You can post the Project settings here - select it, press Ctrl+C and paste it to the forum message.
|Eros||03/17/2012 02:23 pm|
|No, last 2 had crashes after 8h or so...
Okay, on my last SWF project, I got a brand new error message:
"Not enough storage is available to process this command."
...and then came the crash message.
"Not enough storage..."? If it's about RAM, I forgot check the RAM consumption, so I can't tell, how much it ate...
But this couldn't be hard disk space, because I have over 180GB of free space.
I checked my Event Viewer...
Faulting application oe.exe, version 220.127.116.1134, faulting module kernel32.dll, version 5.1.2600.5781, fault address 0x00012afb. - fault address was the same on my 2 last projects - running out of handles?
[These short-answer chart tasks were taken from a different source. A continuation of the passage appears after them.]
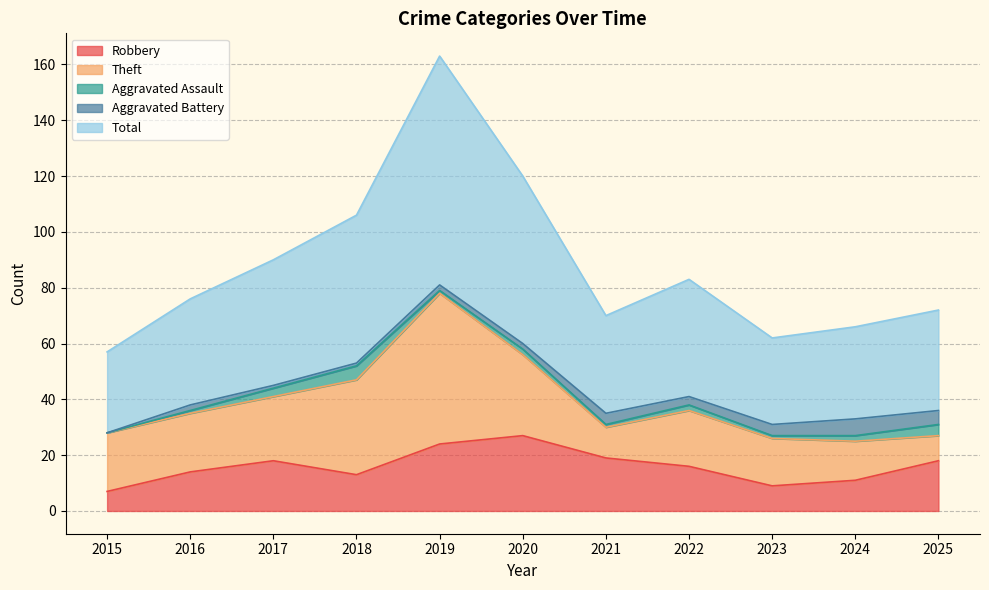

In Aggravated Battery, how many points are higher than both neighbors (excluding endpoints)?

3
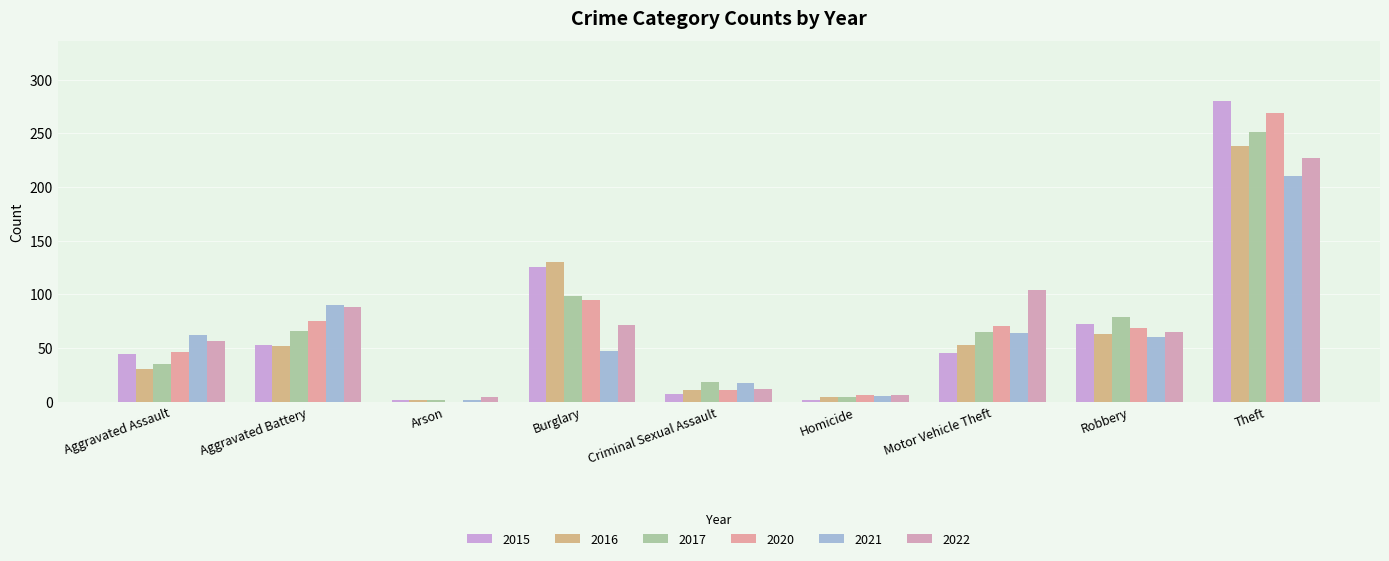

What is the sum of the 2015 values at Criminal Sexual Assault and Aggravated Assault?

51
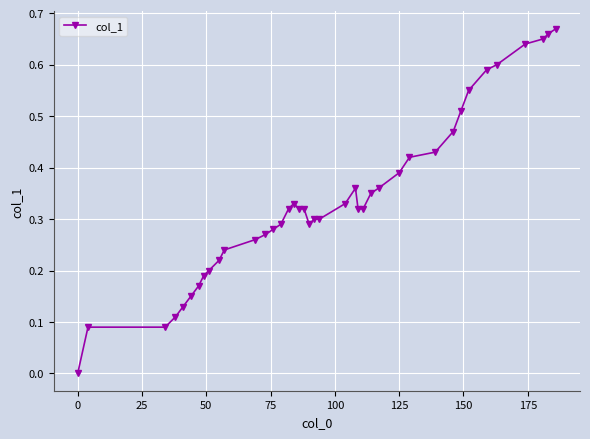

What is the sum of all values?

13.5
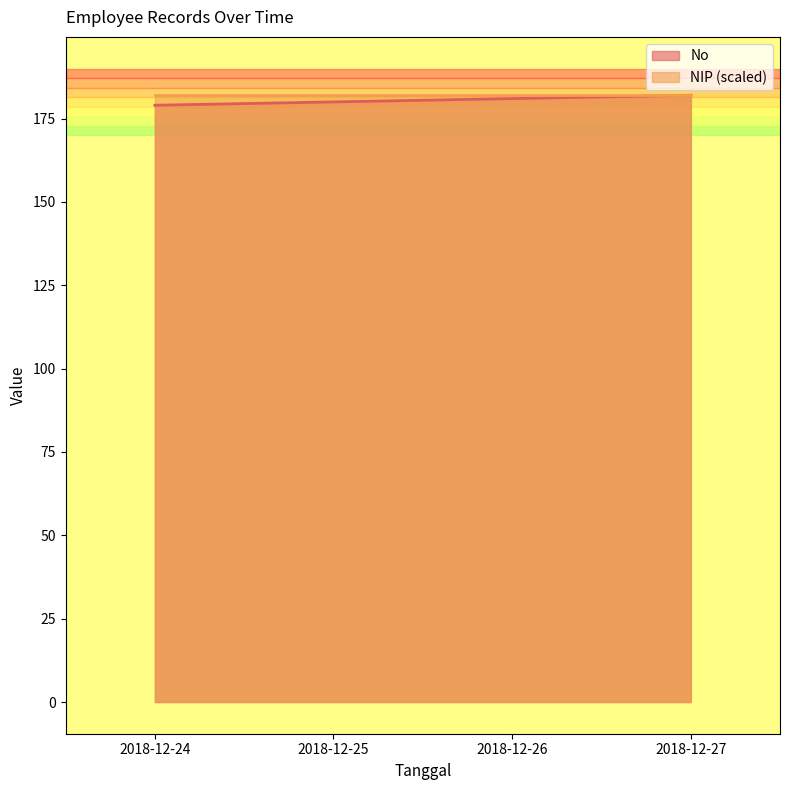

Which category has the highest value across all series?

2018-12-27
Anyway, Boyis.com settings - Settings I use to grab SWF files:
|Oleg Chernavin||03/17/2012 02:24 pm|
|Can you try to change the Project Properties - Parsing - uncheck the Process Flash Video and Process Complex Scripts boxes? Would it make the download stable?
|Oleg Chernavin||03/17/2012 02:25 pm|
|Also, here is the latest version:
|Eros||03/19/2012 12:51 am|
|Good news! sort of...
I did a series of tests and indeed, the culprit at Kisuki was "Explore Flash video links" - if that option is off, then hang/crash won't occur!
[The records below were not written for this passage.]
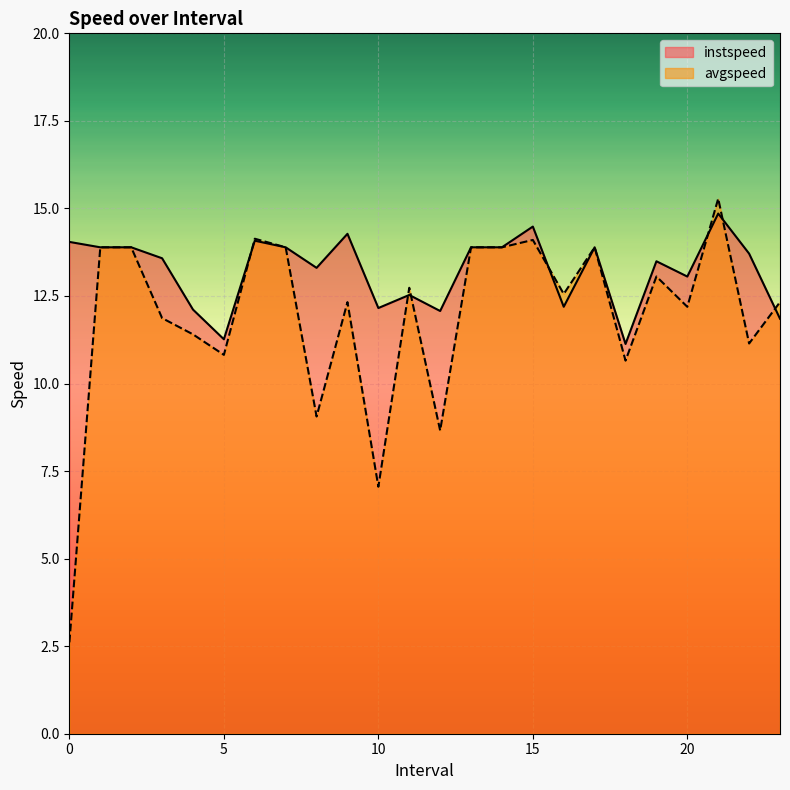

Which series has the largest range (max minus min)?

avgspeed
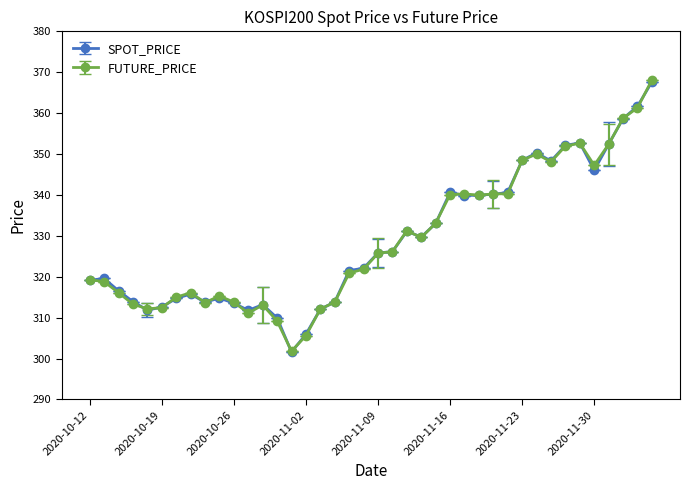

What is the greatest value displayed?

368.1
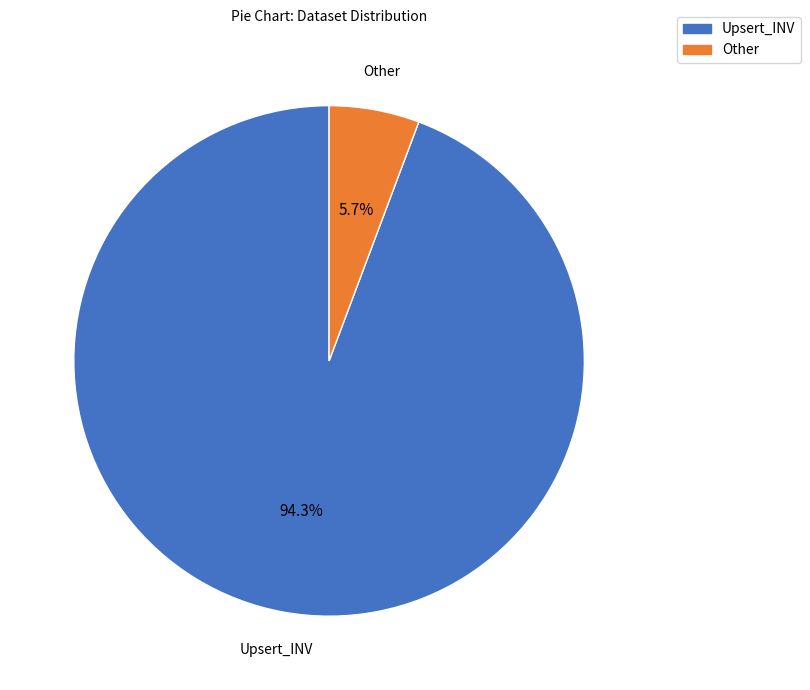

What percentage is the Upsert_INV slice, to the nearest percent?

94%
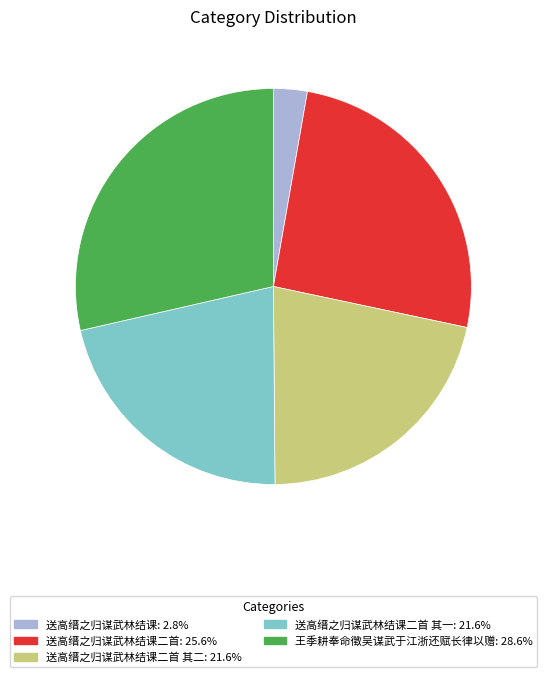

Does any single category account for the majority?

No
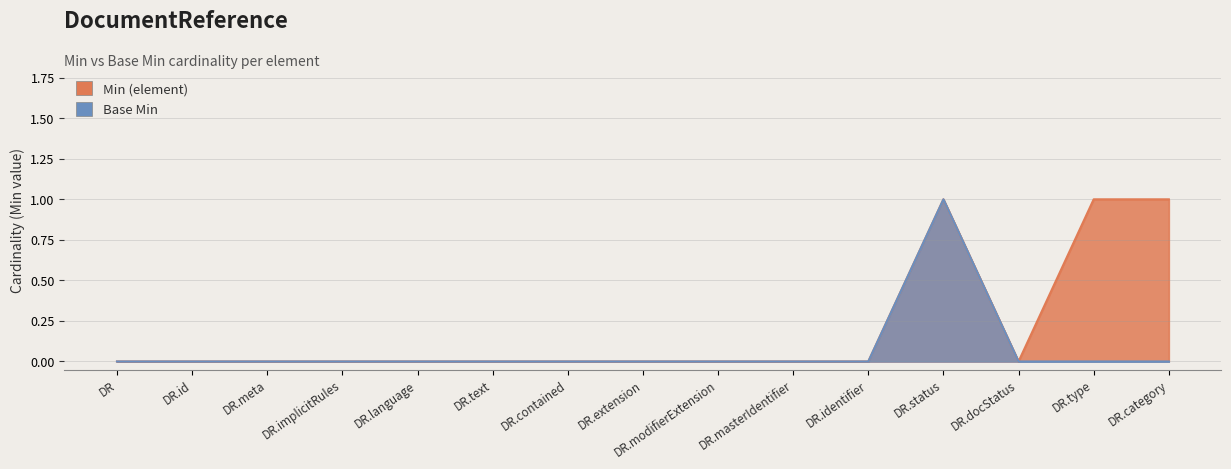

What are all the series names shown in the legend?

Min (element), Base Min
I will now test Boyis to see if it survives 24h without that option.
|Eros||03/19/2012 06:21 am|
|So the flash parser is not the only faulty one...
At Boyis, with the flash parser turned off, I now get 2x "Runtime error 204 at 070324D8" and then hang.
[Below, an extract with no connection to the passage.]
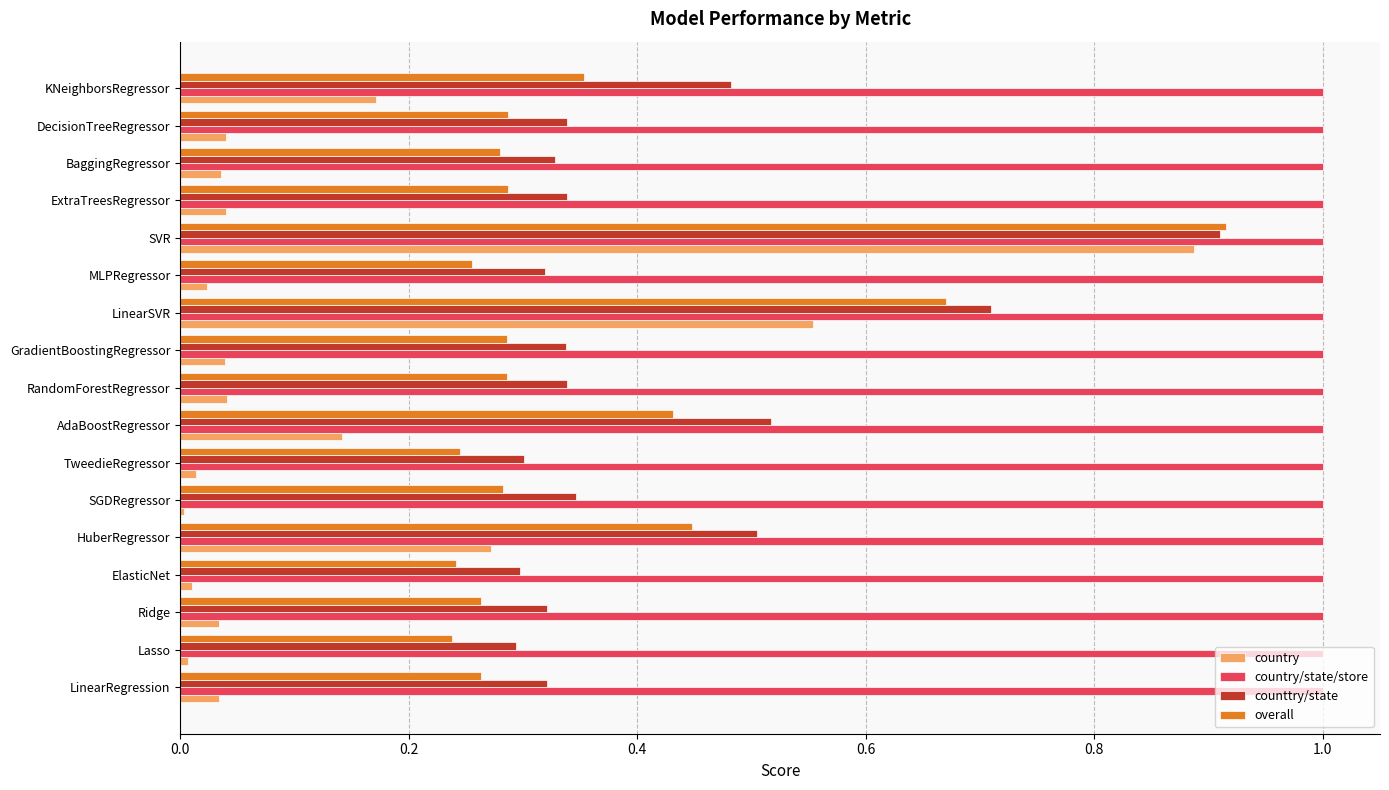

What is the total value across all series at LinearRegression?

1.6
I will do a final test without the Evaluate script calculations to see if that will allow this job to complete with success.
|Eros||03/21/2012 03:29 pm|
|Ran Boyis without flash parsing and eval scripts, downloaded 12GB, RAM usage 171MB, ran for 18 hours without crashing or hanging until...
I clicked on Stop
Thread Error: The handle is invalid (6)
Clicked on OK, then on Stop again, the same message appeared.
Impossible to Resume/Start the job - OE's spidering engine hanged.
So I closed the program and I got that message again, but OE closed successfully tho.
So, both flash parser and eval scripts are defective, and not only those, there's also the 3rd thing and maybe even more.
All errors seem to have something in common: thread and handle error.
I really wish I knew, how to debug errors...
|Oleg Chernavin||03/22/2012 05:16 am|
|Errors of this kind are very hard to debug and fix. I will keep working on them to find out the reason.
Thank you very much for the tests! I will verify the script and video parsing code again.